*TASK DESCRIPTION*
Reproduce the text of every one of the records below exactly, line for line, and leave the pictures out of your answer.

START DATA RECORDS

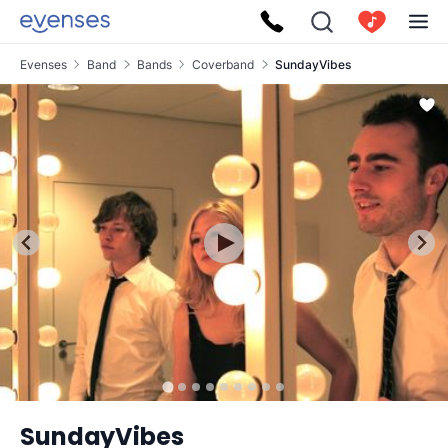
Evenses
Band
Bands
Coverband
SundayVibes
SundayVibes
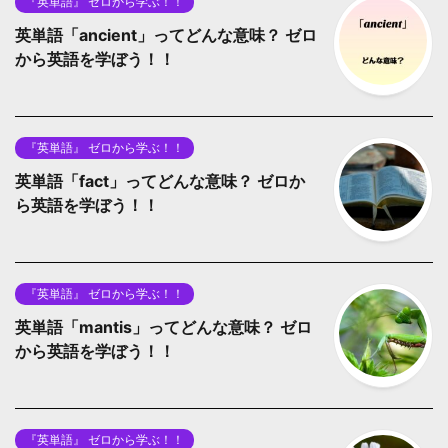
『英単語』 ゼロから学ぶ！！
英単語「ancient」ってどんな意味？ ゼロ
から英語を学ぼう！！
『英単語』 ゼロから学ぶ！！
英単語「fact」ってどんな意味？ ゼロか
ら英語を学ぼう！！
『英単語』 ゼロから学ぶ！！
英単語「mantis」ってどんな意味？ ゼロ
から英語を学ぼう！！
『英単語』 ゼロから学ぶ！！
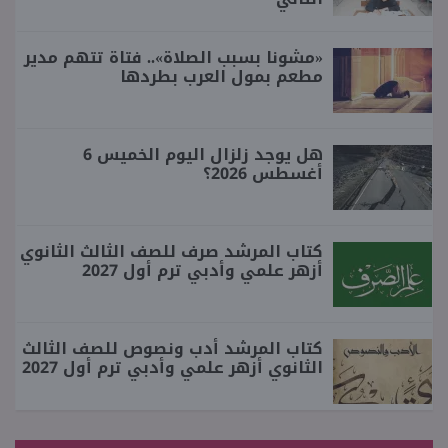
«مشونا بسبب الصلاة».. فتاة تتهم مدير
مطعم بمول العرب بطردها
هل يوجد زلزال اليوم الخميس 6
أغسطس 2026؟
كتاب المرشد صرف للصف الثالث الثانوي
أزهر علمي وأدبي ترم أول 2027
كتاب المرشد أدب ونصوص للصف الثالث
الثانوي أزهر علمي وأدبي ترم أول 2027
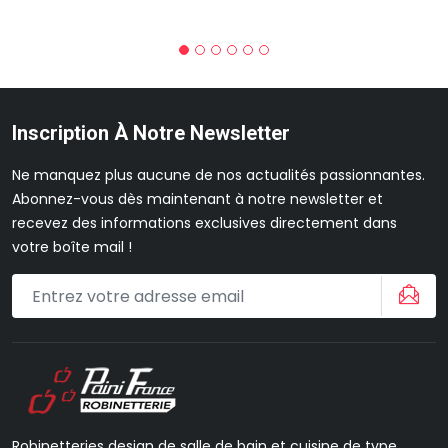
Inscription À Notre Newsletter
Ne manquez plus aucune de nos actualités passionnantes.
Abonnez-vous dès maintenant à notre newsletter et
recevez des informations exclusives directement dans
votre boîte mail !
Robinetteries design de salle de bain et cuisine de type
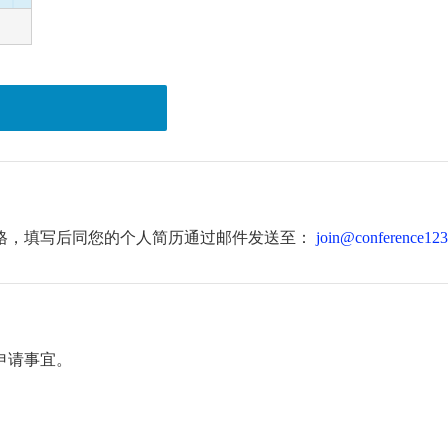
格，填写后同您的个人简历通过邮件发送至：
join@conference123
申请事宜。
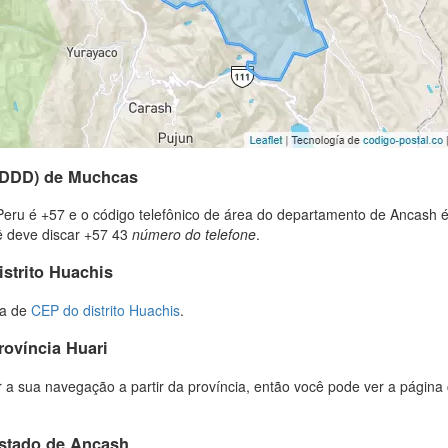
 (DDD) de Muchcas
Peru é +57 e o código telefônico de área do departamento de Ancash é
cê deve discar +57 43
número do telefone
.
istrito Huachis
ta de
CEP do distrito Huachis
.
rovíncia Huari
 a sua navegação a partir da província, então você pode ver a página 
estado de Ancash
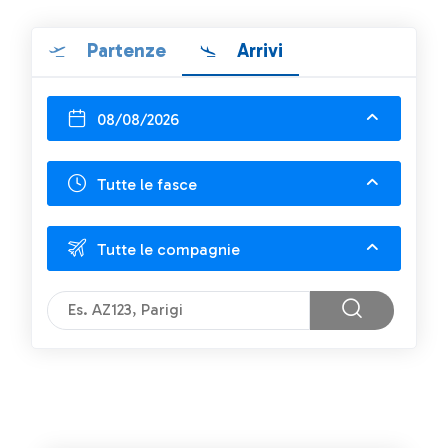
Partenze
Arrivi
08/08/2026
Tutte le fasce
Tutte le compagnie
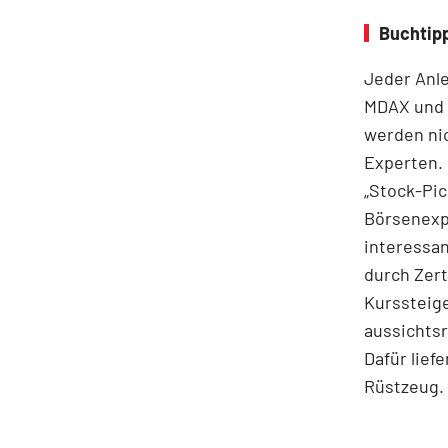
Buchtip
Jeder Anle
MDAX und 
werden nic
Experten. 
„Stock-Pi
Börsenexpe
interessa
durch Zert
Kurssteige
aussichtsr
Dafür lief
Rüstzeug.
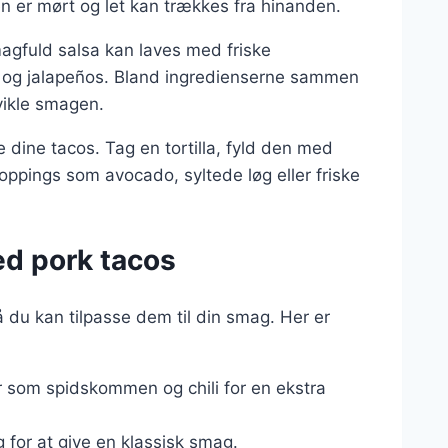
 den er mørt og let kan trækkes fra hinanden.
magfuld salsa kan laves med friske
ce og jalapeños. Bland ingredienserne sammen
vikle smagen.
 dine tacos. Tag en tortilla, fyld den med
oppings som avocado, syltede løg eller friske
led pork tacos
 du kan tilpasse dem til din smag. Her er
r som spidskommen og chili for en ekstra
for at give en klassisk smag.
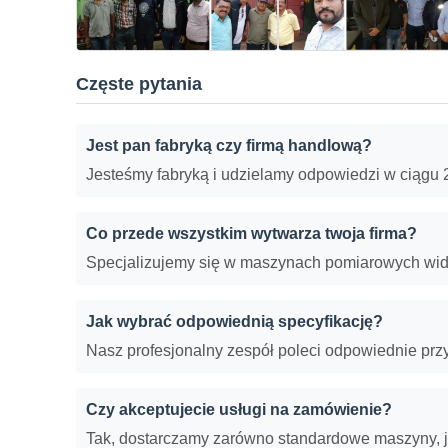
Częste pytania
Jest pan fabryką czy firmą handlową?
Jesteśmy fabryką i udzielamy odpowiedzi w ciągu 
Co przede wszystkim wytwarza twoja firma?
Specjalizujemy się w maszynach pomiarowych wi
Jak wybrać odpowiednią specyfikację?
Nasz profesjonalny zespół poleci odpowiednie pr
Czy akceptujecie usługi na zamówienie?
Tak, dostarczamy zarówno standardowe maszyny, ja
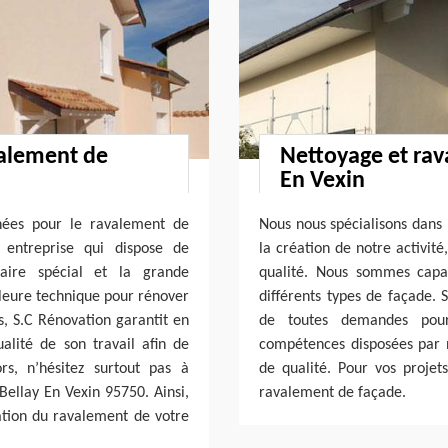
valement de
Nettoyage et rav
En Vexin
nnées pour le ravalement de
Nous nous spécialisons dans 
 entreprise qui dispose de
la création de notre activit
-faire spécial et la grande
qualité. Nous sommes capa
leure technique pour rénover
différents types de façade. 
us, S.C Rénovation garantit en
de toutes demandes pou
alité de son travail afin de
compétences disposées par 
s, n’hésitez surtout pas à
de qualité. Pour vos projet
Bellay En Vexin 95750. Ainsi,
ravalement de façade.
sation du ravalement de votre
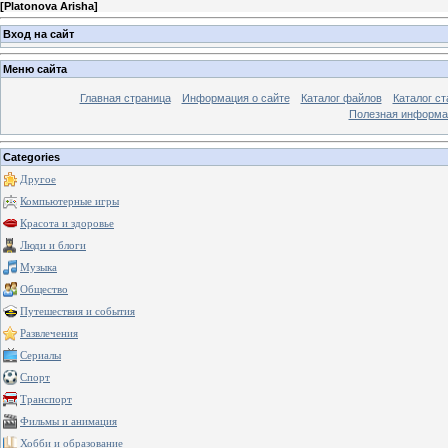
[
Platonova Arisha
]
Вход на сайт
Меню сайта
Главная страница
Информация о сайте
Каталог файлов
Каталог ст
Полезная информа
Categories
Другое
Компьютерные игры
Красота и здоровье
Люди и блоги
Музыка
Общество
Путешествия и события
Развлечения
Сериалы
Спорт
Транспорт
Фильмы и анимация
Хобби и образование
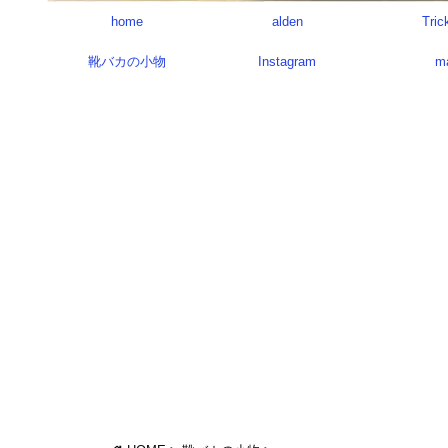
home
alden
Tric
靴バカの小物
Instagram
m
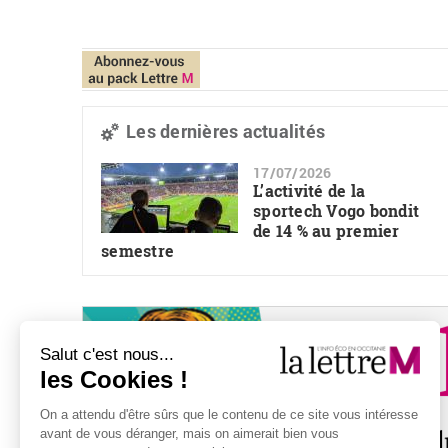
Les dernières actualités
17/07/2026
L’activité de la
sportech Vogo bondit
de 14 % au premier
semestre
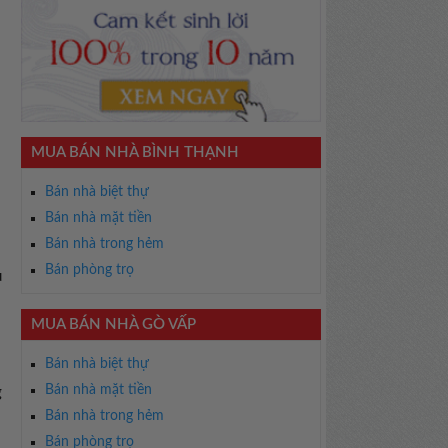
MUA BÁN NHÀ BÌNH THẠNH
Bán nhà biệt thự
Bán nhà mặt tiền
Bán nhà trong hẻm
Bán phòng trọ
u
MUA BÁN NHÀ GÒ VẤP
Bán nhà biệt thự
Bán nhà mặt tiền
g
Bán nhà trong hẻm
Bán phòng trọ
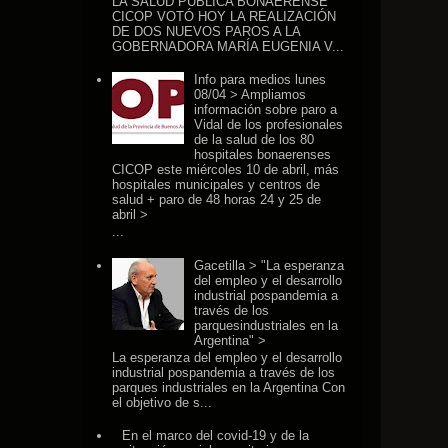
LA SALUD PÚBLICA BONAERENSE
CICOP VOTÓ HOY LA REALIZACIÓN
DE DOS NUEVOS PAROS A LA
GOBERNADORA MARÍA EUGENIA V...
Info para medios lunes
08/04 > Ampliamos
información sobre paro a
Vidal de los profesionales
de la salud de los 80
hospitales bonaerenses
CICOP este miércoles 10 de abril, más
hospitales municipales y centros de
salud + paro de 48 horas 24 y 25 de
abril >
...
Gacetilla > "La esperanza
del empleo y el desarrollo
industrial pospandemia a
través de los
parquesindustriales en la
Argentina" >
La esperanza del empleo y el desarrollo
industrial pospandemia a través de los
parques industriales en la Argentina Con
el objetivo de s...
En el marco del covid-19 y de la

END DATA RECORDS

*ANSWER SECTION*
Evenses
Band
Bands
Coverband
SundayVibes
SundayVibes
『英単語』 ゼロから学ぶ！！
英単語「ancient」ってどんな意味？ ゼロ
から英語を学ぼう！！
『英単語』 ゼロから学ぶ！！
英単語「fact」ってどんな意味？ ゼロか
ら英語を学ぼう！！
『英単語』 ゼロから学ぶ！！
英単語「mantis」ってどんな意味？ ゼロ
から英語を学ぼう！！
『英単語』 ゼロから学ぶ！！
«مشونا بسبب الصلاة».. فتاة تتهم مدير
مطعم بمول العرب بطردها
هل يوجد زلزال اليوم الخميس 6
أغسطس 2026؟
كتاب المرشد صرف للصف الثالث الثانوي
أزهر علمي وأدبي ترم أول 2027
كتاب المرشد أدب ونصوص للصف الثالث
الثانوي أزهر علمي وأدبي ترم أول 2027
Inscription À Notre Newsletter
Ne manquez plus aucune de nos actualités passionnantes.
Abonnez-vous dès maintenant à notre newsletter et
recevez des informations exclusives directement dans
votre boîte mail !
Robinetteries design de salle de bain et cuisine de type
格，填写后同您的个人简历通过邮件发送至：
join@conference123
申请事宜。
 (DDD) de Muchcas
Peru é +57 e o código telefônico de área do departamento de Ancash é
cê deve discar +57 43
número do telefone
.
istrito Huachis
ta de
CEP do distrito Huachis
.
rovíncia Huari
 a sua navegação a partir da província, então você pode ver a página 
estado de Ancash
Partenze
Arrivi
08/08/2026
Tutte le fasce
Tutte le compagnie
Buchtip
Jeder Anle
MDAX und 
werden nic
Experten. 
„Stock-Pi
Börsenexpe
interessa
durch Zert
Kurssteige
aussichtsr
Dafür lief
Rüstzeug.
 den er mørt og let kan trækkes fra hinanden.
magfuld salsa kan laves med friske
ce og jalapeños. Bland ingredienserne sammen
vikle smagen.
 dine tacos. Tag en tortilla, fyld den med
oppings som avocado, syltede løg eller friske
led pork tacos
 du kan tilpasse dem til din smag. Her er
r som spidskommen og chili for en ekstra
for at give en klassisk smag.
Częste pytania
Jest pan fabryką czy firmą handlową?
Jesteśmy fabryką i udzielamy odpowiedzi w ciągu 
Co przede wszystkim wytwarza twoja firma?
Specjalizujemy się w maszynach pomiarowych wi
Jak wybrać odpowiednią specyfikację?
Nasz profesjonalny zespół poleci odpowiednie pr
Czy akceptujecie usługi na zamówienie?
Tak, dostarczamy zarówno standardowe maszyny, ja
valement de
Nettoyage et rav
En Vexin
nnées pour le ravalement de
Nous nous spécialisons dans 
 entreprise qui dispose de
la création de notre activit
-faire spécial et la grande
qualité. Nous sommes capa
leure technique pour rénover
différents types de façade. 
us, S.C Rénovation garantit en
de toutes demandes pou
alité de son travail afin de
compétences disposées par 
s, n’hésitez surtout pas à
de qualité. Pour vos projet
Bellay En Vexin 95750. Ainsi,
ravalement de façade.
sation du ravalement de votre
[
Platonova Arisha
]
Вход на сайт
Меню сайта
Главная страница
Информация о сайте
Каталог файлов
Каталог ст
Полезная информа
Categories
Другое
Компьютерные игры
Красота и здоровье
Люди и блоги
Музыка
Общество
Путешествия и события
Развлечения
Сериалы
Спорт
Транспорт
Фильмы и анимация
Хобби и образование
home
alden
Tric
靴バカの小物
Instagram
m
Les dernières actualités
17/07/2026
L’activité de la
sportech Vogo bondit
de 14 % au premier
semestre
MUA BÁN NHÀ BÌNH THẠNH
Bán nhà biệt thự
Bán nhà mặt tiền
Bán nhà trong hẻm
Bán phòng trọ
u
MUA BÁN NHÀ GÒ VẤP
Bán nhà biệt thự
Bán nhà mặt tiền
g
Bán nhà trong hẻm
Bán phòng trọ
LA SALUD PÚBLICA BONAERENSE
CICOP VOTÓ HOY LA REALIZACIÓN
DE DOS NUEVOS PAROS A LA
GOBERNADORA MARÍA EUGENIA V...
Info para medios lunes
08/04 > Ampliamos
información sobre paro a
Vidal de los profesionales
de la salud de los 80
hospitales bonaerenses
CICOP este miércoles 10 de abril, más
hospitales municipales y centros de
salud + paro de 48 horas 24 y 25 de
abril >
...
Gacetilla > "La esperanza
del empleo y el desarrollo
industrial pospandemia a
través de los
parquesindustriales en la
Argentina" >
La esperanza del empleo y el desarrollo
industrial pospandemia a través de los
parques industriales en la Argentina Con
el objetivo de s...
En el marco del covid-19 y de la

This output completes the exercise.